### Görev listesi
1: Belge metninde “Ulaştırma Bakanlığı’na Ahmet Arslan’ın getirilmesi” sözleriyle başlayan paragrafı, ana bilgilerini koruyarak madde listesi şeklinde yeniden yazın.
2: Belge metnine göre aşağıdaki soruları yanıtlayın:
(a) Muharrem Sarıkaya’nın 3 Temmuz tarihli yazısının başlığı nedir?
(b) Mevcut kabinede kaç bakan Manisalıdır?
(c) Kars Belediyesi’ni hangi parti kazanmıştır?
3: Belge metnindeki “Partililer, Cumhurbaşkanı Tayyip Erdoğan’ın kabine değişikliğine gitmesi halinde, bölge dengesini de gözetmesini bekliyorlar.” cümlesini İngilizceye çevirin.
===== Belge metni
AK Parti yönetiminin, TBMM grubunun ve partinin temsil ettiği tabanın, Cumhurbaşkanlığı Kabinesi ile uyumlu çalışamadığı bir çok partili tarafından dile getiriliyor.
Habertürk Yazarı Muharrem Sarıkaya, 3 Temmuz tarihli “Dış ittifak iç ittifakı zorluyor” başlıklı yazısında bir kadın milletvekilinin bir bakan yardımcısıyla görüşebilmesinin üç haftada zor gerçekleştiğini yazmıştı.
Salı günleri TBMM’ye yolunuz düşerse, iktidar kulisinde benzer şikayetleri başka milletvekillerinden de duyarsınız.
Bakanlar konusunda “ulaşılmaz olma” şikayeti kadar çok duyduğum bir başka şikayet de şu:
“Partili olmayan ‘profesyonel’ bakanlar, milletvekillerinin illeri ve hemşerileri için ilettiği talepleri yerine getirmiyor. Hizmet alamayan ya da talebi karşılanmayan seçmen/parti üyesi, bakandan değil milletvekilinden hesap soruyor.”
Bu çerçevede kabinede değişiklik yapılması halinde, milletvekili kökenli bakanların artabileceği konuşuluyor.
AK Partililerin başka bir şikayet konusu da kabinenin bölgesel dağılımı.
İtiraf edeyim, bir gazeteci olarak atlamıştım. TBMM kulisindeki bir sohbette duydum. Kontrol edince doğru olduğunu anladım:
Mevcut kabinede beş Karadenizli bakan yer alıyor. Üç bakan Manisalı. Sivas’ın doğusundan tek bakan yok.
Biliyorsunuz, geçmişte hükümetler oluşturulurken bölge dengesi gözetilirdi. Bazı illerden bakanlar olması, sadece o illerin değil, ilin bulunduğu bölgenin sempatisini toplardı.
Partililer, Cumhurbaşkanı Tayyip Erdoğan’ın kabine değişikliğine gitmesi halinde, bölge dengesini de gözetmesini bekliyorlar.
Şahsen, çok yakından izlediğim Kars siyasetinden örnek verebilirim.
Ulaştırma Bakanlığı’na Ahmet Arslan’ın getirilmesi, sadece Kars için değil bölgenin de kaderini etkilemişti. Başarılı olduğu halde Arslan’ın kabinede yer almaması ise bölgede büyük hayal kırıklığı yaratmıştı.
Kars sokaklarında dolaşırken beni TV yayınlarından tanıdığını söyleyen bir vatandaş, “Hadi Ahmet Arslan’ı yapmadın. Bari Tarım Bakanlığı’na Yunus Kılıç’ı getir. Adam tarım profesörü, ziraatçı. Daha iyisini mi bulacaksınız” demişti.
Yıllar sonra Kars Belediyesi’ni HDP’nin kazanması, o vatandaşın bu düşüncede yalnız olmadığını gösteriyor.
Yeni kabinenin bir başka önemli ayağı da ekonomi olacak. Sadece İş Bankası ile Ziraat Bankası’nın yöneticileri değil, Naci Ağbal, Mehmet Şimşek gibi eski bakanların ismi de ekonomi için geçiyor. Şimşek’in çağrılara sıcak bakmağı da gelen bilgiler arasında.
==========
===== Kayıtlı girdiler
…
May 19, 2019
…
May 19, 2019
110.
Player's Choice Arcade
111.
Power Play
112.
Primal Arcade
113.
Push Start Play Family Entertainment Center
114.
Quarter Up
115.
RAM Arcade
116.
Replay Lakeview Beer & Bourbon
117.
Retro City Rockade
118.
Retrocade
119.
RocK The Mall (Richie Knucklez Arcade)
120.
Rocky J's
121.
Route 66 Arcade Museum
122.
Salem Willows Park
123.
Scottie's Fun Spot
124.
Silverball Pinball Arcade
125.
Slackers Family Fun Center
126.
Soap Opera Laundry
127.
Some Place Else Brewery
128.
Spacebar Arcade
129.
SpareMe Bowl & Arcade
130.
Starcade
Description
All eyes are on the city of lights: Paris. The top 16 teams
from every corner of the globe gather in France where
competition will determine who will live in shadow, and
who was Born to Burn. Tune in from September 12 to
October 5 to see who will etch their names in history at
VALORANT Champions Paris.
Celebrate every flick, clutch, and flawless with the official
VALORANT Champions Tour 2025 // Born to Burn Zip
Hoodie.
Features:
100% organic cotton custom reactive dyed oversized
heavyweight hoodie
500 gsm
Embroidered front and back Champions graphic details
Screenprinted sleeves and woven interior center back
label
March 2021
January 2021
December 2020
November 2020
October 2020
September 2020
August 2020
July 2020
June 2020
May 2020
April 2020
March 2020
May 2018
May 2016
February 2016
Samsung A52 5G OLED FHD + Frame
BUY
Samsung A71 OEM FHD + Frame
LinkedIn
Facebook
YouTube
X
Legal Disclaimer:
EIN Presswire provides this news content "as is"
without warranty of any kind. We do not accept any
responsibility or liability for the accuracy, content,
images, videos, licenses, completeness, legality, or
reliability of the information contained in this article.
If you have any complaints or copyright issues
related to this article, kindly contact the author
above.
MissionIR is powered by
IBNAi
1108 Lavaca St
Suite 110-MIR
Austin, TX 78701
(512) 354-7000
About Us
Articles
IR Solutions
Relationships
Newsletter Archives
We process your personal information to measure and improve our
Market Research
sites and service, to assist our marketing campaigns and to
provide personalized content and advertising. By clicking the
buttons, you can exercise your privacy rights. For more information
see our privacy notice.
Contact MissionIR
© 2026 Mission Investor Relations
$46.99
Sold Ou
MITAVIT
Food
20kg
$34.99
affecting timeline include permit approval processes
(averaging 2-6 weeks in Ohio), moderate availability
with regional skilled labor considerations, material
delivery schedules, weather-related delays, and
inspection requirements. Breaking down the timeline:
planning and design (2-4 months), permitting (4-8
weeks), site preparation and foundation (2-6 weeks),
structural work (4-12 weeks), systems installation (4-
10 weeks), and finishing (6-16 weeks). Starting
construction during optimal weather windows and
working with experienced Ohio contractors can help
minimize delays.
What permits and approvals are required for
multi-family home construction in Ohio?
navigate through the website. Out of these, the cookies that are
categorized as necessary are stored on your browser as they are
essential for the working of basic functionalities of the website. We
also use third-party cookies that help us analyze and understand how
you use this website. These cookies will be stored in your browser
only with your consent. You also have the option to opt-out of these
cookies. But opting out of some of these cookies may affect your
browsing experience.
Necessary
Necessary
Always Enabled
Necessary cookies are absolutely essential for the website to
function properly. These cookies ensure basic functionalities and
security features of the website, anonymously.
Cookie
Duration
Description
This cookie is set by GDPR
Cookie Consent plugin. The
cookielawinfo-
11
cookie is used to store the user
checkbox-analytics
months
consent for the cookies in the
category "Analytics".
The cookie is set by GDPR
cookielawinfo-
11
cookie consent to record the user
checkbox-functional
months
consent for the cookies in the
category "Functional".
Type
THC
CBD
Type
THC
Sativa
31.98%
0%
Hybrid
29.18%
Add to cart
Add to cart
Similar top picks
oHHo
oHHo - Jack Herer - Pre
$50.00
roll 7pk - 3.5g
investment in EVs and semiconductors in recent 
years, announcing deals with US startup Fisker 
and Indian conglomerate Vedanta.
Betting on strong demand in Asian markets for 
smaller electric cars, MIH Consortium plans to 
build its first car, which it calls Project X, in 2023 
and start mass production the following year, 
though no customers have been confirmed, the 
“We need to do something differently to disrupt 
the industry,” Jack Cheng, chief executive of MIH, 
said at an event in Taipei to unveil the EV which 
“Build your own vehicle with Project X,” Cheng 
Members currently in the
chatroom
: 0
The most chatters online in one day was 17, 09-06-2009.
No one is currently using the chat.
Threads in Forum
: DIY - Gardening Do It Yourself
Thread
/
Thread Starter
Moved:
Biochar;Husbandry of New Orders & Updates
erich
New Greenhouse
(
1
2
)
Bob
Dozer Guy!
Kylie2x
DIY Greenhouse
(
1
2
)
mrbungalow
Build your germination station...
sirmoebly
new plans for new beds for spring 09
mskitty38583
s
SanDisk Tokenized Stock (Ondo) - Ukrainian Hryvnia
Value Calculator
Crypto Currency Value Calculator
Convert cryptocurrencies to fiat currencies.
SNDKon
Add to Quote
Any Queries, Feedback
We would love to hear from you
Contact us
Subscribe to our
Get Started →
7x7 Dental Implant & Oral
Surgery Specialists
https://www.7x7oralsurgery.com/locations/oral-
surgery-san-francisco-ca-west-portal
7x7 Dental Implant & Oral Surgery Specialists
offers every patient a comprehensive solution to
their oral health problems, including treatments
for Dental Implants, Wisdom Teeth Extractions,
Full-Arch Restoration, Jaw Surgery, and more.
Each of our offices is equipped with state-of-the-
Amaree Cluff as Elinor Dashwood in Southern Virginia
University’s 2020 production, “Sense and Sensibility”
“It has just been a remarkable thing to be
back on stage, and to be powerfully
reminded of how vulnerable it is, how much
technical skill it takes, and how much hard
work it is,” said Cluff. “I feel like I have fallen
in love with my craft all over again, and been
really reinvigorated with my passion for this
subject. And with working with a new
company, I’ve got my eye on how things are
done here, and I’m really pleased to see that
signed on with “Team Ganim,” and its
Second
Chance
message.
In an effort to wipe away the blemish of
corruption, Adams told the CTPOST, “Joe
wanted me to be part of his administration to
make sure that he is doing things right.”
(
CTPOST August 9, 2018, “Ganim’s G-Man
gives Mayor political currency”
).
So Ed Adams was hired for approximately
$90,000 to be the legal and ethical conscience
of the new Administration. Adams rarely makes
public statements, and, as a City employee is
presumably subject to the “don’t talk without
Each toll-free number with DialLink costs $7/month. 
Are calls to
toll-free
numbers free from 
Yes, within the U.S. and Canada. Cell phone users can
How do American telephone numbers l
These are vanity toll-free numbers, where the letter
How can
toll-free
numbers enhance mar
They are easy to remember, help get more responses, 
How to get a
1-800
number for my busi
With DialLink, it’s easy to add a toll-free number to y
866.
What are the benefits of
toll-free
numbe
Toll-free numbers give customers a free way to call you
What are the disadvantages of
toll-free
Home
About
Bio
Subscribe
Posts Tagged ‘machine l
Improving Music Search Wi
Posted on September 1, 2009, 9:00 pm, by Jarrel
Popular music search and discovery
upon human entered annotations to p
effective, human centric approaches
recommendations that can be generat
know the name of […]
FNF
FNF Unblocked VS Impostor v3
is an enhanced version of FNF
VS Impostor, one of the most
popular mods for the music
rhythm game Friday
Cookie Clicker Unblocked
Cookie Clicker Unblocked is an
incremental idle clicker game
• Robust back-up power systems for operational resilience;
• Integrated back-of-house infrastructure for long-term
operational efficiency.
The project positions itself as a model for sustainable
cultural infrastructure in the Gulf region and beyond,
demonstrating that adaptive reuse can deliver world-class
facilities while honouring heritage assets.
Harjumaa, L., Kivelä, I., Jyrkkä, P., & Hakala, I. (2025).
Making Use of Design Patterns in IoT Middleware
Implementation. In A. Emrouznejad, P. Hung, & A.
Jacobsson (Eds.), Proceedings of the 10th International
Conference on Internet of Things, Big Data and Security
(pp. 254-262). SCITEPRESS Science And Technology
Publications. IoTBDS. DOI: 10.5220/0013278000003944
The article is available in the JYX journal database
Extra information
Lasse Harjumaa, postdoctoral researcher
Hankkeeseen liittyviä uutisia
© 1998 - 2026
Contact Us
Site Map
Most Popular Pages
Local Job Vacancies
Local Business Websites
==========
### Numaralı cevaplar
1:
- Ahmet Arslan’ın Ulaştırma Bakanlığı’na getirilmesi yalnızca Kars’ın değil, bölgenin de kaderini etkiledi.
- Arslan başarılı olmasına rağmen kabinede yer almadı.
- Bu durum bölgede büyük hayal kırıklığı yarattı.

2:
(a) “Dış ittifak iç ittifakı zorluyor”
(b) Üç bakan Manisalıdır.
(c) HDP kazanmıştır.

3: Party members expect President Tayyip Erdoğan to also take regional balance into account if he makes a cabinet change.